Lonely Everyday:(

i've been feeling lonely everyday for as long as i can remember. i'm extremely shy so its really hard for me to make friends. the only person i consider a friend is my closest cousin. we used to do everything together. she was anti social just like me so we really only had each other. until she got herself a boyfriend and now it just isn't the same. i don't blame her. shes 27 so i guess it was about time she started thinking about the future and experiencing that thing they call love. as you can tell i haven't fallen in love yet. i'm 25 yrs old, i've only had 1 boyfriend and it only lasted like about 6 months. he fell in love with me but i didn't let myself fall for him. i'm terrified of change and I've seen that ones someone falls in love everything changes. i want to fall in love but i guess i'm just scared. everyone around me has there special someone its like if i'm the only one that's just destined to die alone. its like if i'm stuck, refusing to grow up and accept change, i know whats wrong with me but i'm just scared to actually do something to fix it. i got a new job and for ones i thought maybe this job would be different. maybe make some friends who i can hangout with maybe a boyfriend but no. i keep repeating the same routine over and over again. someone talks to me i answer there question and that's it. someone offers to have lunch together i say no thanks. i have my lunch time alone in my car just like in my other jobs. i just cant stand it. i hate myself for being this way and i hate myself for not having the guts to do anything about it. i tried killing myself a couple of yrs ago. i was at my house alone. my brother and sister were off with there friends like always and my parents were still working or so i thought. i had a razor and slit my wrist just when i saw the blood my parents walked in my room and i just remember my mom's face. she was crying so hard asking me why i was doing this to her. since that day i haven't tried to end my life. not a day goes by that i don't think about it though. i guess that's why I'm writing this, to have someone to talk to even if it is on a computer, and to get advice from people who actually go thru this horrible feeling called loneliness.
cHelena cHelena
22-25
4 Responses May 15, 2012

You remind me of myself.
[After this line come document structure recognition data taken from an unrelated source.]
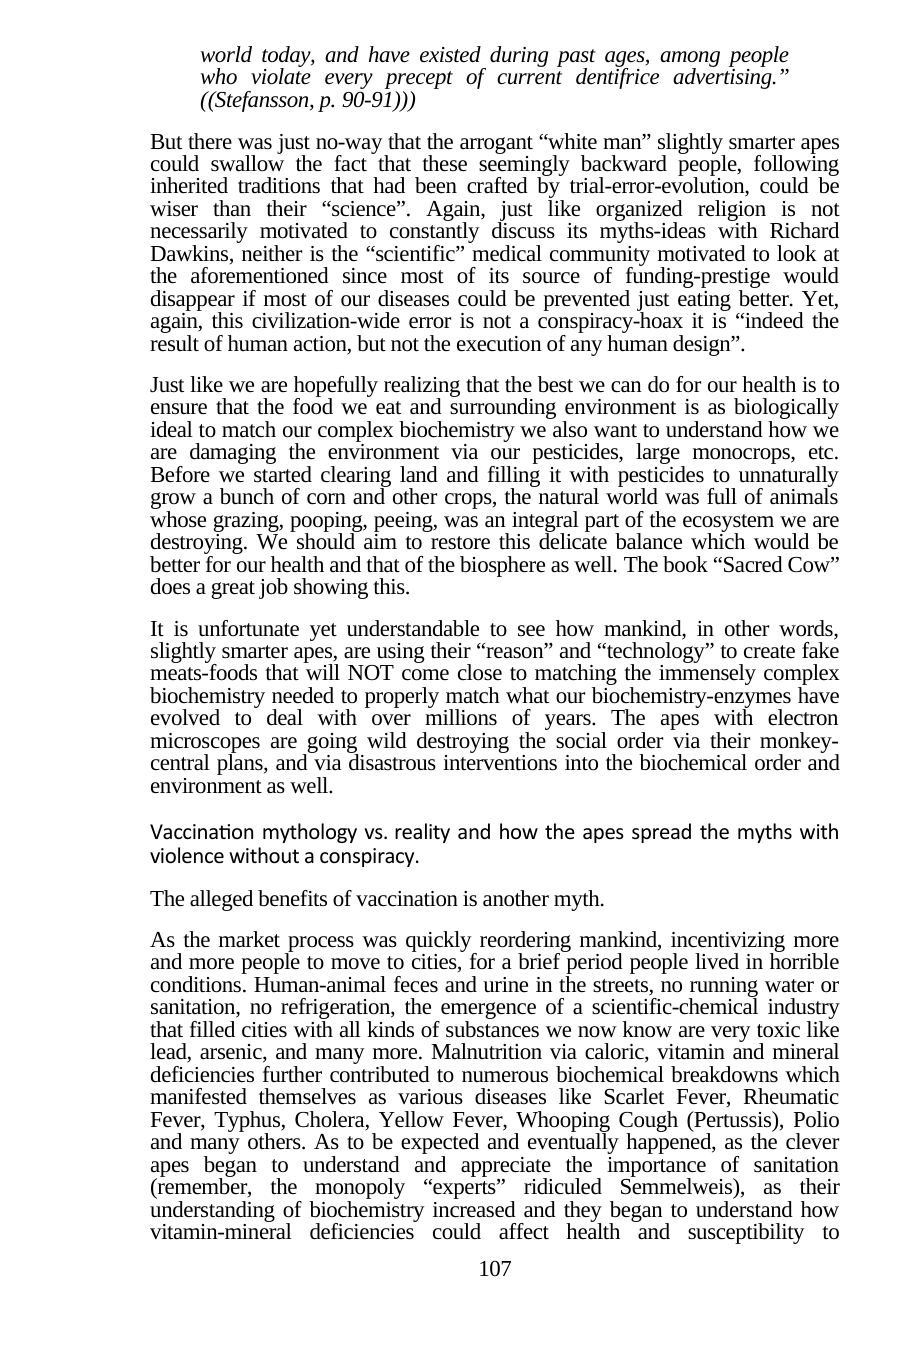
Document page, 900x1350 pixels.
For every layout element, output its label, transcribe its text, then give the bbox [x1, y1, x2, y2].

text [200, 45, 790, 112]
text The alleged benefits of vaccination is another myth. [150, 888, 840, 911]
text It is unfortunate yet understandable to see how mankind, in other words, slightly smarter apes, are using their “reason” and “technology” to create fake meats-foods that will NOT come close to matching the immensely complex biochemistry needed to properly match what our biochemistry-enzymes have evolved to deal with over millions of years. The apes with electron microscopes are going wild destroying the social order via their monkey-central plans, and via disastrous interventions into the biochemical order and environment as well. [150, 618, 840, 798]
subtitle Vaccination mythology vs. reality and how the apes spread the myths with violence without a conspiracy. [150, 819, 840, 870]
text But there was just no-way that the arrogant “white man” slightly smarter apes could swallow the fact that these seemingly backward people, following inherited traditions that had been crafted by trial-error-evolution, could be wiser than their “science”. Again, just like organized religion is not necessarily motivated to constantly discuss its myths-ideas with Richard Dawkins, neither is the “scientific” medical community motivated to look at the aforementioned since most of its source of funding-prestige would disappear if most of our diseases could be prevented just eating better. Yet, again, this civilization-wide error is not a conspiracy-hoax it is “indeed the result of human action, but not the execution of any human design”. [150, 131, 840, 356]
text Just like we are hopefully realizing that the best we can do for our health is to ensure that the food we eat and surrounding environment is as biologically ideal to match our complex biochemistry we also want to understand how we are damaging the environment via our pesticides, large monocrops, etc. Before we started clearing land and filling it with pesticides to unnaturally grow a bunch of corn and other crops, the natural world was full of animals whose grazing, pooping, peeing, was an integral part of the ecosystem we are destroying. We should aim to restore this delicate balance which would be better for our health and that of the biosphere as well. The book “Sacred Cow” does a great job showing this. [150, 375, 840, 600]
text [150, 929, 840, 1244]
Maybe you act the way you do because it's a cry for attention. The sitting in your car and denying lunch dates i understand, you're scared and think you know what the outcome of the situation will be, an awkward conversation that makes you feel even worse in the end about yourself. You need to be around the same friends or people everyday.

yup your right! especially those awkward silences. oh god i hate that it's the worst!

listen dont think about being lonly as a issue be yourself , and things will fall into place dont be afraid to let that happen ,and dont think about committing sicide you are worth more then that

thanx for ur words:) and i know that's my main problem not letting ppl in but i just don't know what to do or how to do it. i guess all those yrs of being ignored by everybody really messed me up:( i've been on anti depressants for a long time now thinking that would give me that little kick i need to socialize but i'm still the same. why do you feel lonely??

I'm happy that you weren't successful in suicide, and I hope you never try that again. Suicide is a permenant solution, and never the right solution. I too have come here to tell how I feel, I also understand loneliness just in a different way. Your biggest problem seems to be not letting people in. I once dated a girl with the same problem and I failed in trying to help no matter what I said or did. Not giving anyone a chance is the soul reason of your loneliness, give people a try and if they seem worthy of you then let what happens happen. You will feel better if you have someone there for you, even if you can only find one person to hold dear.